>/. the machine
My daily driver is an old potato that most people would have thrown away years ago. Cost me £45 second hand (funds are scarce these days! lol) — I only added 2 memory sticks and an SSD that I had laying around from a previous rig. And this thing purrs like a kitten! Beautiful! Prrrrr! It does its job. I like it. It keeps me honest about performance and resource usage. This whole website and all my coding projects are being written on it!
cpu: Intel Core i5 750 @ 2.67GHz (2009)
gpu: NVIDIA GeForce GT 710
ram: 12GB
storage: ext4 on SSD
>/. the software
os: Alpine Linux v3.23 x86_64
kernel: Linux 6.18.13-0-lts
window manager: Sway (Wayland)
terminal: Foot
shell: Bash
editor: Helix
launcher: wofi
files: yazi
browser: Firefox
pdf reader: zathura
theme: Dracula — everywhere
font: JetBrains Mono Nerd Font
>/. why alpine
I came from Arch Linux. Before that, Fedora, Debian, Ubuntu. I was having some performance issues running Arch on this setup — no fault of Arch itself, it actually runs great on old hardware. But I needed a change, and Arch was getting in the way. Skill issues? Maybe... Either way, that's when I discovered Alpine Linux. Alpine is different — it uses musl libc instead of glibc, OpenRC instead of systemd, and strips everything to the absolute minimum. On old hardware like mine, that matters.

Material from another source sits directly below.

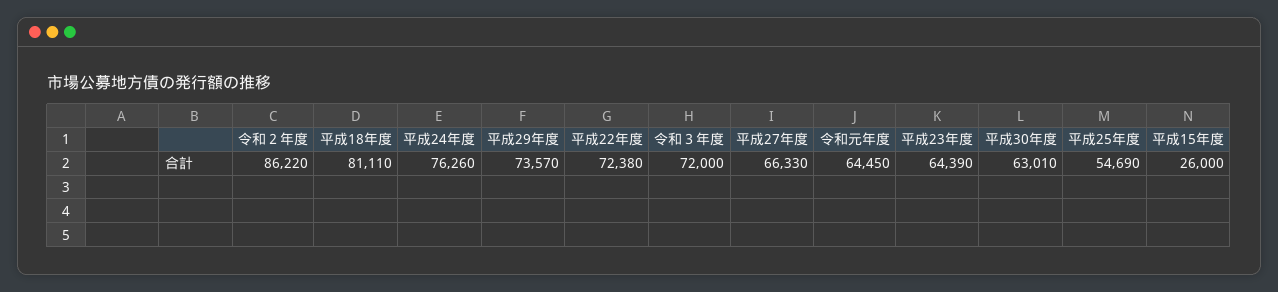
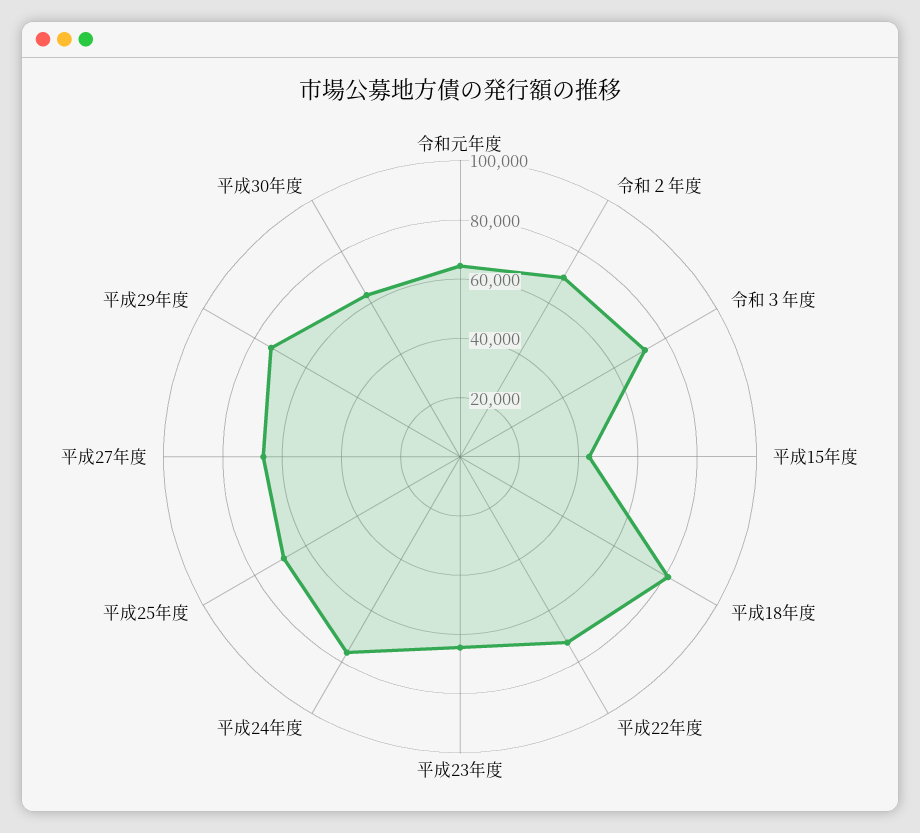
令和２年度: 86220 -> 70000
平成25年度: 54690 -> 70000
平成15年度: 26000 -> 45000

It took some patience to get a full desktop running on it. Alpine's focus is containers and servers, not desktops. But once it clicked, it became the best Linux experience I've had. Fast, clean, honest. I love it!
>/. why helix
Helix is a terminal text editor inspired by Vim and Kakoune but with a fresh approach. It has LSP support built in, a great default config, and doesn't require a plugin ecosystem to be useful. I configured it with language servers for Go, Rust, Python, Bash, C, Lua, CSS and HTML. Helix was super easy to set up — I had my config running in probably less than an hour. It didn't get in my way, and even if the documentation isn't the most beginner-friendly, I understood it well enough to get everything running quickly with all the language support I needed. Simple to use, lightweight, and a great experience so far.
>/. dotfiles
All my configuration files are backed up on Codeberg. If you want to use any of them as a starting point, feel free (coming soon — will be public shortly).